Using /dev/random for random number generation
Gathing sufficient entropy... (may take up to a minute)...
File: test.ota
Magic Number: 0x0BEEF11E
Header Version: 0x0100
Header Length: 56 bytes
Field Control: 0x0000
Manufacturer ID: 0x1002
Image Type: 0x5678
Firmware Version: 0x00000005
Stack Version: 0x0002
Header String: EFR32 uart fifo ecc tokens
Total Image Size: 112044 bytes
Total Tags: 3
ID: 0x0000 (Upgrade Image)
Length: 111872 bytes
ID: 0x0002 (ECDSA Signing Certificate)
Length: 48 bytes
Subject: (>)000D6F000092E04E
Issuer: (>)5445535453454341 (Certicom TEST CA)
ID: 0x0001 (ECDSA Signature)
Length: 50 bytes
Signer: (>)000D6F000092E04E
Data: 03E9F2CE826C4CB9 B734BBA2933F1F27
3485DDE831030C78 F214589E1C46EB9D
7C50C3FFA300D4C1 8C40
Using Certicom TEST CA issued certificate.
Message Digest: 040797A3C2BC13BC04D1B5C661E4D877
Signature is valid4. Flash the Client#
Once the client image has been created, modified, and compiled, it's time to flash the image into the MG24 and verify it. Users can follow the Simplicity Studio Users Guide for more information on how to flash the image.
Note: Both the client image AND bootloader image (see: Setting up Bootloader below) will need to be flashed into the MG24 in order for the device to properly function.

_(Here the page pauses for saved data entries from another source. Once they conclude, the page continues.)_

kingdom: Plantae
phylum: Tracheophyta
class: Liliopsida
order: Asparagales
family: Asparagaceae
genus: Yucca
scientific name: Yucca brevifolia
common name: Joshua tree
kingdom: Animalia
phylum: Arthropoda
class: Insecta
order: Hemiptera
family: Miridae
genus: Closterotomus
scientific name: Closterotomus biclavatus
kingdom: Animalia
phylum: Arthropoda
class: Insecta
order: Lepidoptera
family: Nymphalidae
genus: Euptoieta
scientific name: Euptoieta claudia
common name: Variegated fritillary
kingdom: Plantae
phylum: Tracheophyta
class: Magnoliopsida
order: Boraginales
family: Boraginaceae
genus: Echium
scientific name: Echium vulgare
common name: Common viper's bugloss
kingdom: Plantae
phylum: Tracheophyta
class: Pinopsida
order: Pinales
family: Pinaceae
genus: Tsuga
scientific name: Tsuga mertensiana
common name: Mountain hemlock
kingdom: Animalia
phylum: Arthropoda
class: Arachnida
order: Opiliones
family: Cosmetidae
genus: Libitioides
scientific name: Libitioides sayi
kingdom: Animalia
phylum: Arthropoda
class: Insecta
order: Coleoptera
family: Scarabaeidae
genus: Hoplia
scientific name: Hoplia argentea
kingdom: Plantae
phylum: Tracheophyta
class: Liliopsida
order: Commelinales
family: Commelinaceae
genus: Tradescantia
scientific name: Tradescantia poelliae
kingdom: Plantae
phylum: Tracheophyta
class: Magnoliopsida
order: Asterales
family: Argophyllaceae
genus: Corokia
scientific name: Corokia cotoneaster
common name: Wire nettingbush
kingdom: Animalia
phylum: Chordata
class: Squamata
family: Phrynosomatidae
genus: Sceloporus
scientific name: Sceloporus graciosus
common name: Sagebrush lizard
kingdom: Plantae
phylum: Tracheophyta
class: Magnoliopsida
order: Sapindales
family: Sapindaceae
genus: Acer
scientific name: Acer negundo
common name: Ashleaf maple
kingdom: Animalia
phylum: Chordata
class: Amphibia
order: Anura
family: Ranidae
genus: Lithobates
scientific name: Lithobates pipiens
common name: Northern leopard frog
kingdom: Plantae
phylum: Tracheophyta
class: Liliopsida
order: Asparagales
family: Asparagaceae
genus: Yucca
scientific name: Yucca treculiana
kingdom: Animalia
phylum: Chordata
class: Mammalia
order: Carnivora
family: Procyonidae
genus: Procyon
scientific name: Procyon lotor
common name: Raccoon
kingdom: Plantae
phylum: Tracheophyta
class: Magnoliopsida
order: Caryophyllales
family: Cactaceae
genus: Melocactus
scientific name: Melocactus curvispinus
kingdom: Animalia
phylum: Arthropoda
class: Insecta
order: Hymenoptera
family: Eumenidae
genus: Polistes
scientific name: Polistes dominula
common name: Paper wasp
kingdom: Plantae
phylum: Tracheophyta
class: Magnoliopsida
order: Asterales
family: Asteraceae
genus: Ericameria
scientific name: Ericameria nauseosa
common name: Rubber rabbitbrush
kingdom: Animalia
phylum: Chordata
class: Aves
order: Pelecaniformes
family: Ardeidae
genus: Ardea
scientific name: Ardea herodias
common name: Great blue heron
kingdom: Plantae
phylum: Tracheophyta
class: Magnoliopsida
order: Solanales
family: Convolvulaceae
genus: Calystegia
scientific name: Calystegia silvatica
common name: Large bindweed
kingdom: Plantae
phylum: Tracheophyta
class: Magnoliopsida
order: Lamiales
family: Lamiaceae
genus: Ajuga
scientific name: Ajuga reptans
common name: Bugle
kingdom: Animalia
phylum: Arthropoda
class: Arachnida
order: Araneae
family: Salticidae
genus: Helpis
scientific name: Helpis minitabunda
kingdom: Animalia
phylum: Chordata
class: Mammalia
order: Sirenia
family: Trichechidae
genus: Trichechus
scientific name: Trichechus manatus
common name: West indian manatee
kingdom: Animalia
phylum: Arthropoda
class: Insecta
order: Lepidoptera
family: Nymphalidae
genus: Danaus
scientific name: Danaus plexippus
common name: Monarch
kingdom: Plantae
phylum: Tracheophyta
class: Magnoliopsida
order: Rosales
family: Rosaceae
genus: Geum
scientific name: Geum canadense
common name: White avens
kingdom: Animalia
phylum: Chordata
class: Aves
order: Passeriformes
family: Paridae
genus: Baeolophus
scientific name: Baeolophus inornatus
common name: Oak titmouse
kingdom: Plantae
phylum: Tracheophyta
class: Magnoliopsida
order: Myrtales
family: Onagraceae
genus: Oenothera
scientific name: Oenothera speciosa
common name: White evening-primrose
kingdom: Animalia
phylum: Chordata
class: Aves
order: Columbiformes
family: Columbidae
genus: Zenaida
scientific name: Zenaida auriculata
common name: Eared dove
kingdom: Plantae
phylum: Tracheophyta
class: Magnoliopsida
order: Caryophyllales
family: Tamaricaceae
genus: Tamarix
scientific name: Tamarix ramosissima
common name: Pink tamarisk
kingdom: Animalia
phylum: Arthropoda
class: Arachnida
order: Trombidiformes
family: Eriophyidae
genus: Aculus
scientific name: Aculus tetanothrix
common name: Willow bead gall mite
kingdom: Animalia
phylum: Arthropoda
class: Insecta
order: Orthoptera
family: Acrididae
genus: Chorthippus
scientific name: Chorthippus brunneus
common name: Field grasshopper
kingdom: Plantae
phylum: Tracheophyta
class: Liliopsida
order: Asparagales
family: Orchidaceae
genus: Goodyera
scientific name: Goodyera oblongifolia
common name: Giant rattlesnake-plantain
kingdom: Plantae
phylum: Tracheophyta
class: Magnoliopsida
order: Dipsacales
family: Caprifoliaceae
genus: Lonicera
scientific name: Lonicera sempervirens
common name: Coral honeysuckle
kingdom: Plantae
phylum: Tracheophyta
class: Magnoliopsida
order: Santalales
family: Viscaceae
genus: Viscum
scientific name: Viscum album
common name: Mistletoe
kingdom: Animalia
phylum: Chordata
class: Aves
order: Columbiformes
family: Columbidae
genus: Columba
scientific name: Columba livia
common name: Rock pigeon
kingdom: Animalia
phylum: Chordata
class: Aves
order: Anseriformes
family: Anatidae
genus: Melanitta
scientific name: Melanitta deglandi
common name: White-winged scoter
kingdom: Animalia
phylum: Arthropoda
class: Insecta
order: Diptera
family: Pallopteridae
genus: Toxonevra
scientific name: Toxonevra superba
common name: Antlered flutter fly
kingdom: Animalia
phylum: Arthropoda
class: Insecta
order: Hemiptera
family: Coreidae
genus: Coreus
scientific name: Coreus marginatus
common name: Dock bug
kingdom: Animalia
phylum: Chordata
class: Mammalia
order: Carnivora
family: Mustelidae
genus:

Once the image is flashed, locate the WPK + MG24 combo in the "Debug Adapters" window of Simplicity Studio, right click it, and select Launch Console. In the client's CLI console, input "plugin ota-client". If set up correctly, a list of available client commands should be displayed.
Setting up Bootloader#
The bootloader on the client side will validate and copy the received OTA image to the main flash area to overwrite the current application. For these tasks, you need to configure the bootloader correctly, so it knows where the OTA image is stored and which storage mechanism is used. The configuration below is for the MG24 device; for other devices the memory layout is different and therefore the configuration can differ.
Sample Bootloader Application#
To run the OTA upgrade successfully, the bootloader must be created and configured correctly. Review UG489: Silicon Labs Gecko Bootloader User’s Guide for GSDK 4.0 and Higher or Silicon Labs Gecko Bootloader User’s Guide for Series 3 and Higher to learn more about how the bootloader works and how to configure it for OTA upgrade.
The following steps configure and build an internal storage bootloader that stores the firmware update image on an EFR32MG24 of a BRD4187C SoC board. The storage slot is configured to start at address 0x80C0000 with a size of 737 kB. This bootloader can be used by both the OTA client and server.
Run the New Project Wizard from Simplicity Studio (SSv5) to select and create the new internal storage bootloader project as shown below:
Once the project is created, open and configure the Bootloader Storage Slot Setup software component. Make sure the storage start address is at 0x80C0000 with a size of 0xb4000 (737kB). Ensure these values match with the OTA client’s OTA Storage Start Offset and the End Offset specified during OTA client configuration in the OTA Simple Storage EEPROM Driver component. If these values do not match, the OTA may fail.
You can build and flash this example straight away if you only want to use the single image storage. When using the slot manager storage mechanism, you need to configure the start address and the size of each slot in the Bootloader Storage Slot Setup component.